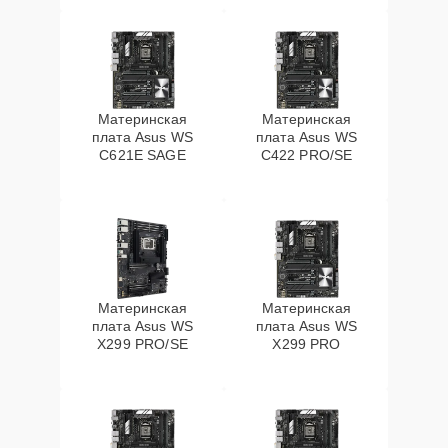
Материнская
Материнская
плата Asus WS
плата Asus WS
C621E SAGE
C422 PRO/SE
Материнская
Материнская
плата Asus WS
плата Asus WS
X299 PRO/SE
X299 PRO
-*-*-
• EXERCISE OBJECTIVE:
Transcribe every line in the entries above, taking out only the images.

• TASK RESPONSE:
Материнская
Материнская
плата Asus WS
плата Asus WS
C621E SAGE
C422 PRO/SE
Материнская
Материнская
плата Asus WS
плата Asus WS
X299 PRO/SE
X299 PRO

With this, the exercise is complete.